High Failure Rate

Hi,

I work for an events company, and we've noticed that our source 4s seem to be blowing bulbs way more often than normal. We have a few possible ideas for might what be causing this:

-We usually use alpha packs for control. Can these develop faults that mean that they are pushing more power (I sadly cannot test them and our warehouse doesn't do more then testing they work)

-Are the lights too old (nobody seems sure how old they are, but the oldest are from the turn of the millennium)   

-Is it not helping that we tend to run these for 5+ hours a day at 100% (I just started working here)

Thanks for any help

  • The lamp vendors may be able to offer more insight on the problem than the fixture manufacturer. There's not much about the fixture itself that impacts lamp life, the exception being socket contamination.

    Ohm's law says that power is proportional to voltage and current. The alpha packs would have to be artificially increasing the voltage in order for a lamp to draw more power. There's no such thing as "pushing power".

    Incandescent lamps purchased at the same time tend to fail at the same time since they have a similar life expectancy. All things being equal, lamp failure rate correlates with lamp usage.

    If you have recently replaced lamps in the fixtures and those are failing then it's possible the lamp manufacturer had a bad batch, or the box of lamps got dropped in shipping which can adversely affect the filament or envelope seal.

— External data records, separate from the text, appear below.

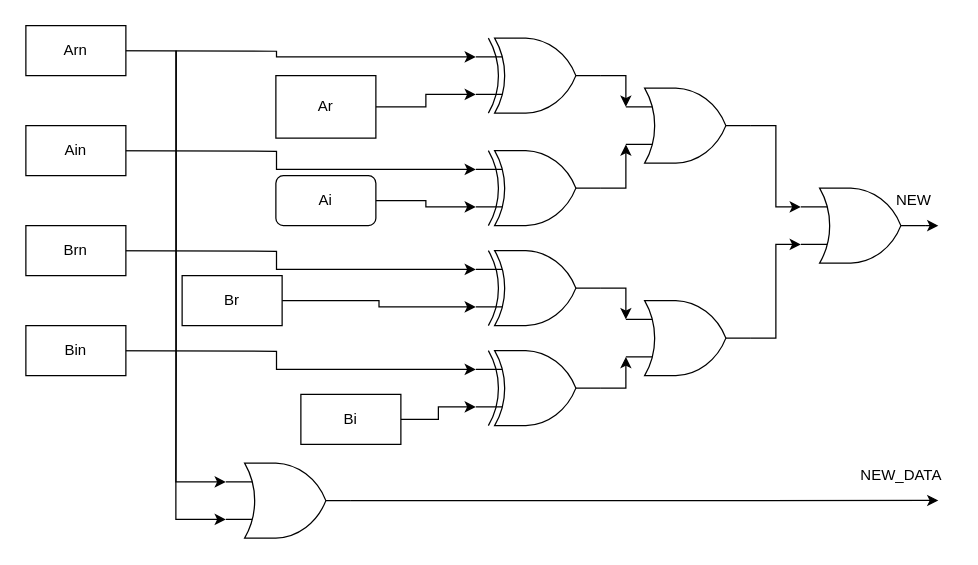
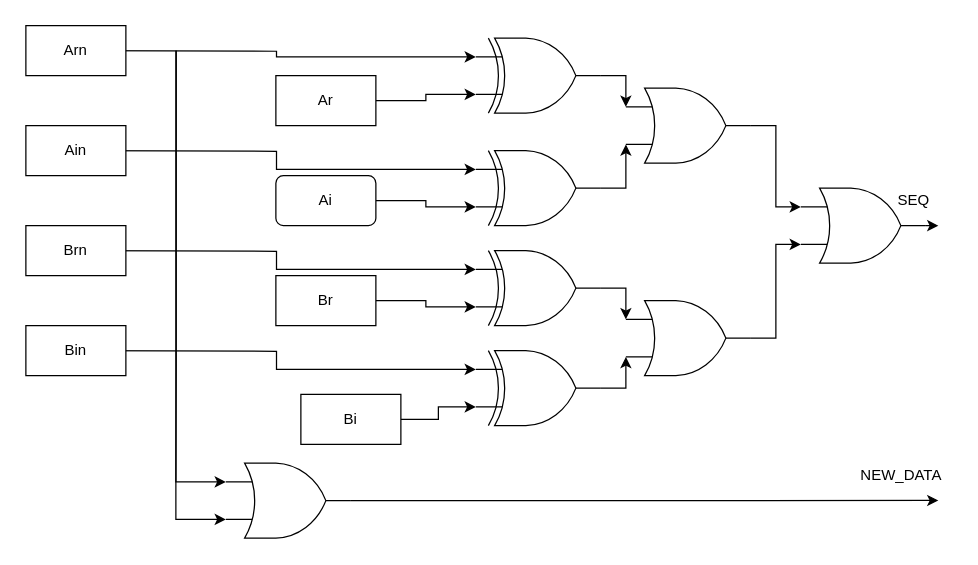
  <mxCell id="0" />
  <mxCell id="1" parent="0" />
  <mxCell id="2" style="edgeStyle=orthogonalEdgeStyle;rounded=0;orthogonalLoop=1;jettySize=auto;html=1;entryX=0;entryY=0.25;entryDx=0;entryDy=0;entryPerimeter=0;" parent="1" target="19" edge="1"><mxGeometry relative="1" as="geometry"><mxPoint x="60" y="40" as="sourcePoint" /></mxGeometry></mxCell>
  <mxCell id="3" value="Arn" style="rounded=0;whiteSpace=wrap;html=1;" parent="1" vertex="1"><mxGeometry x="20" y="20" width="80" height="40" as="geometry" /></mxCell>
  <mxCell id="4" style="edgeStyle=orthogonalEdgeStyle;rounded=0;orthogonalLoop=1;jettySize=auto;html=1;entryX=0;entryY=0.25;entryDx=0;entryDy=0;entryPerimeter=0;" parent="1" target="21" edge="1"><mxGeometry relative="1" as="geometry"><mxPoint x="60" y="120" as="sourcePoint" /></mxGeometry></mxCell>
  <mxCell id="5" value="Ain" style="rounded=0;whiteSpace=wrap;html=1;" parent="1" vertex="1"><mxGeometry x="20" y="100" width="80" height="40" as="geometry" /></mxCell>
  <mxCell id="6" style="edgeStyle=orthogonalEdgeStyle;rounded=0;orthogonalLoop=1;jettySize=auto;html=1;entryX=0;entryY=0.25;entryDx=0;entryDy=0;entryPerimeter=0;" parent="1" target="23" edge="1"><mxGeometry relative="1" as="geometry"><mxPoint x="60" y="200" as="sourcePoint" /></mxGeometry></mxCell>
  <mxCell id="7" value="Brn" style="rounded=0;whiteSpace=wrap;html=1;" parent="1" vertex="1"><mxGeometry x="20" y="180" width="80" height="40" as="geometry" /></mxCell>
  <mxCell id="8" style="edgeStyle=orthogonalEdgeStyle;rounded=0;orthogonalLoop=1;jettySize=auto;html=1;entryX=0;entryY=0.25;entryDx=0;entryDy=0;entryPerimeter=0;" parent="1" target="25" edge="1"><mxGeometry relative="1" as="geometry"><mxPoint x="60" y="280" as="sourcePoint" /></mxGeometry></mxCell>
  <mxCell id="9" value="Bin" style="rounded=0;whiteSpace=wrap;html=1;" parent="1" vertex="1"><mxGeometry x="20" y="260" width="80" height="40" as="geometry" /></mxCell>
  <mxCell id="10" style="edgeStyle=orthogonalEdgeStyle;rounded=0;orthogonalLoop=1;jettySize=auto;html=1;entryX=0;entryY=0.75;entryDx=0;entryDy=0;entryPerimeter=0;" parent="1" source="11" target="19" edge="1"><mxGeometry relative="1" as="geometry" /></mxCell>
- <mxCell id="11" value="Ar" style="rounded=0;whiteSpace=wrap;html=1;" parent="1" vertex="1"><mxGeometry x="220" y="60" width="80" height="50" as="geometry" /></mxCell>
+ <mxCell id="11" value="Ar" style="rounded=0;whiteSpace=wrap;html=1;" parent="1" vertex="1"><mxGeometry x="220" y="60" width="80" height="40" as="geometry" /></mxCell>
  <mxCell id="12" style="edgeStyle=orthogonalEdgeStyle;rounded=0;orthogonalLoop=1;jettySize=auto;html=1;entryX=0;entryY=0.75;entryDx=0;entryDy=0;entryPerimeter=0;" parent="1" source="13" target="21" edge="1"><mxGeometry relative="1" as="geometry" /></mxCell>
  <mxCell id="13" value="Ai" style="whiteSpace=wrap;html=1;rounded=1;" parent="1" vertex="1"><mxGeometry x="220" y="140" width="80" height="40" as="geometry" /></mxCell>
  <mxCell id="14" style="edgeStyle=orthogonalEdgeStyle;rounded=0;orthogonalLoop=1;jettySize=auto;html=1;entryX=0;entryY=0.75;entryDx=0;entryDy=0;entryPerimeter=0;" parent="1" source="15" target="23" edge="1"><mxGeometry relative="1" as="geometry" /></mxCell>
- <mxCell id="15" value="Br" style="rounded=0;whiteSpace=wrap;html=1;" parent="1" vertex="1"><mxGeometry x="145" y="220" width="80" height="40" as="geometry" /></mxCell>
+ <mxCell id="15" value="Br" style="rounded=0;whiteSpace=wrap;html=1;" parent="1" vertex="1"><mxGeometry x="220" y="220" width="80" height="40" as="geometry" /></mxCell>
  <mxCell id="16" style="edgeStyle=orthogonalEdgeStyle;rounded=0;orthogonalLoop=1;jettySize=auto;html=1;entryX=0;entryY=0.75;entryDx=0;entryDy=0;entryPerimeter=0;" parent="1" source="17" target="25" edge="1"><mxGeometry relative="1" as="geometry" /></mxCell>
  <mxCell id="17" value="Bi" style="rounded=0;whiteSpace=wrap;html=1;" parent="1" vertex="1"><mxGeometry x="240" y="315" width="80" height="40" as="geometry" /></mxCell>
  <mxCell id="18" style="edgeStyle=orthogonalEdgeStyle;rounded=0;orthogonalLoop=1;jettySize=auto;html=1;exitX=1;exitY=0.5;exitDx=0;exitDy=0;exitPerimeter=0;entryX=0;entryY=0.25;entryDx=0;entryDy=0;entryPerimeter=0;" parent="1" source="19" target="27" edge="1"><mxGeometry relative="1" as="geometry" /></mxCell>
  <mxCell id="19" value="" style="verticalLabelPosition=bottom;shadow=0;dashed=0;align=center;html=1;verticalAlign=top;shape=mxgraph.electrical.logic_gates.logic_gate;operation=xor;" parent="1" vertex="1"><mxGeometry x="380" y="30" width="100" height="60" as="geometry" /></mxCell>
  <mxCell id="20" style="edgeStyle=orthogonalEdgeStyle;rounded=0;orthogonalLoop=1;jettySize=auto;html=1;exitX=1;exitY=0.5;exitDx=0;exitDy=0;exitPerimeter=0;entryX=0;entryY=0.75;entryDx=0;entryDy=0;entryPerimeter=0;" parent="1" source="21" target="27" edge="1"><mxGeometry relative="1" as="geometry" /></mxCell>
  <mxCell id="21" value="" style="verticalLabelPosition=bottom;shadow=0;dashed=0;align=center;html=1;verticalAlign=top;shape=mxgraph.electrical.logic_gates.logic_gate;operation=xor;" parent="1" vertex="1"><mxGeometry x="380" y="120" width="100" height="60" as="geometry" /></mxCell>
  <mxCell id="22" style="edgeStyle=orthogonalEdgeStyle;rounded=0;orthogonalLoop=1;jettySize=auto;html=1;exitX=1;exitY=0.5;exitDx=0;exitDy=0;exitPerimeter=0;entryX=0;entryY=0.25;entryDx=0;entryDy=0;entryPerimeter=0;" parent="1" source="23" target="29" edge="1"><mxGeometry relative="1" as="geometry" /></mxCell>
  <mxCell id="23" value="" style="verticalLabelPosition=bottom;shadow=0;dashed=0;align=center;html=1;verticalAlign=top;shape=mxgraph.electrical.logic_gates.logic_gate;operation=xor;" parent="1" vertex="1"><mxGeometry x="380" y="200" width="100" height="60" as="geometry" /></mxCell>
  <mxCell id="24" style="edgeStyle=orthogonalEdgeStyle;rounded=0;orthogonalLoop=1;jettySize=auto;html=1;exitX=1;exitY=0.5;exitDx=0;exitDy=0;exitPerimeter=0;entryX=0;entryY=0.75;entryDx=0;entryDy=0;entryPerimeter=0;" parent="1" source="25" target="29" edge="1"><mxGeometry relative="1" as="geometry" /></mxCell>
  <mxCell id="25" value="" style="verticalLabelPosition=bottom;shadow=0;dashed=0;align=center;html=1;verticalAlign=top;shape=mxgraph.electrical.logic_gates.logic_gate;operation=xor;" parent="1" vertex="1"><mxGeometry x="380" y="280" width="100" height="60" as="geometry" /></mxCell>
  <mxCell id="26" style="edgeStyle=orthogonalEdgeStyle;rounded=0;orthogonalLoop=1;jettySize=auto;html=1;exitX=1;exitY=0.5;exitDx=0;exitDy=0;exitPerimeter=0;entryX=0;entryY=0.25;entryDx=0;entryDy=0;entryPerimeter=0;" parent="1" source="27" target="31" edge="1"><mxGeometry relative="1" as="geometry" /></mxCell>
  <mxCell id="27" value="" style="verticalLabelPosition=bottom;shadow=0;dashed=0;align=center;html=1;verticalAlign=top;shape=mxgraph.electrical.logic_gates.logic_gate;operation=or;" parent="1" vertex="1"><mxGeometry x="500" y="70" width="100" height="60" as="geometry" /></mxCell>
  <mxCell id="28" style="edgeStyle=orthogonalEdgeStyle;rounded=0;orthogonalLoop=1;jettySize=auto;html=1;exitX=1;exitY=0.5;exitDx=0;exitDy=0;exitPerimeter=0;entryX=0;entryY=0.75;entryDx=0;entryDy=0;entryPerimeter=0;" parent="1" source="29" target="31" edge="1"><mxGeometry relative="1" as="geometry" /></mxCell>
  <mxCell id="29" value="" style="verticalLabelPosition=bottom;shadow=0;dashed=0;align=center;html=1;verticalAlign=top;shape=mxgraph.electrical.logic_gates.logic_gate;operation=or;" parent="1" vertex="1"><mxGeometry x="500" y="240" width="100" height="60" as="geometry" /></mxCell>
  <mxCell id="30" style="edgeStyle=orthogonalEdgeStyle;rounded=0;orthogonalLoop=1;jettySize=auto;html=1;exitX=1;exitY=0.5;exitDx=0;exitDy=0;exitPerimeter=0;" parent="1" source="31" edge="1"><mxGeometry relative="1" as="geometry"><mxPoint x="750" y="179.833" as="targetPoint" /></mxGeometry></mxCell>
  <mxCell id="31" value="" style="verticalLabelPosition=bottom;shadow=0;dashed=0;align=center;html=1;verticalAlign=top;shape=mxgraph.electrical.logic_gates.logic_gate;operation=or;" parent="1" vertex="1"><mxGeometry x="640" y="150" width="100" height="60" as="geometry" /></mxCell>
  <mxCell id="32" style="edgeStyle=orthogonalEdgeStyle;rounded=0;orthogonalLoop=1;jettySize=auto;html=1;exitX=0;exitY=0.25;exitDx=0;exitDy=0;exitPerimeter=0;entryX=0;entryY=0.25;entryDx=0;entryDy=0;entryPerimeter=0;" parent="1" target="35" edge="1"><mxGeometry relative="1" as="geometry"><mxPoint x="140.333" y="40" as="sourcePoint" /><Array as="points"><mxPoint x="140" y="290" /><mxPoint x="140" y="290" /></Array></mxGeometry></mxCell>
  <mxCell id="33" style="edgeStyle=orthogonalEdgeStyle;rounded=0;orthogonalLoop=1;jettySize=auto;html=1;exitX=0;exitY=0.75;exitDx=0;exitDy=0;exitPerimeter=0;entryX=0;entryY=0.75;entryDx=0;entryDy=0;entryPerimeter=0;" parent="1" target="35" edge="1"><mxGeometry relative="1" as="geometry"><mxPoint x="140" y="40" as="sourcePoint" /><Array as="points"><mxPoint x="140" y="415" /></Array></mxGeometry></mxCell>
  <mxCell id="34" style="edgeStyle=orthogonalEdgeStyle;rounded=0;orthogonalLoop=1;jettySize=auto;html=1;exitX=1;exitY=0.5;exitDx=0;exitDy=0;exitPerimeter=0;" parent="1" source="35" edge="1"><mxGeometry relative="1" as="geometry"><mxPoint x="750" y="399.833" as="targetPoint" /></mxGeometry></mxCell>
  <mxCell id="35" value="" style="verticalLabelPosition=bottom;shadow=0;dashed=0;align=center;html=1;verticalAlign=top;shape=mxgraph.electrical.logic_gates.logic_gate;operation=or;" parent="1" vertex="1"><mxGeometry x="180" y="370" width="100" height="60" as="geometry" /></mxCell>
- <mxCell id="36" value="NEW" style="text;html=1;align=center;verticalAlign=middle;resizable=0;points=[];autosize=1;" vertex="1" parent="1"><mxGeometry x="710" y="150" width="40" height="20" as="geometry" /></mxCell>
+ <mxCell id="36" value="SEQ" style="text;html=1;align=center;verticalAlign=middle;resizable=0;points=[];autosize=1;" vertex="1" parent="1"><mxGeometry x="710" y="150" width="40" height="20" as="geometry" /></mxCell>
  <mxCell id="37" value="NEW_DATA" style="text;html=1;align=center;verticalAlign=middle;resizable=0;points=[];autosize=1;" vertex="1" parent="1"><mxGeometry x="680" y="370" width="80" height="20" as="geometry" /></mxCell>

  • A bit late to this discussion, but beyond the lamps being defective (I've received a bad batch before), but also inspect the pins on the lamps that go out. If you see anything except a smooth clean pin then your lamp base might be going out -- lots of reasons why this can happen. But the end result is that there is a small gap between the base and the lamp, causing arc'ing between the two which can cause premature wear on the lamp. These are field replaceable and the parts are affordable. Best thing to do is to keep track of when you swap out lamps on specific fixutres which can help identify if the problem is following the fixture or the lamp batch.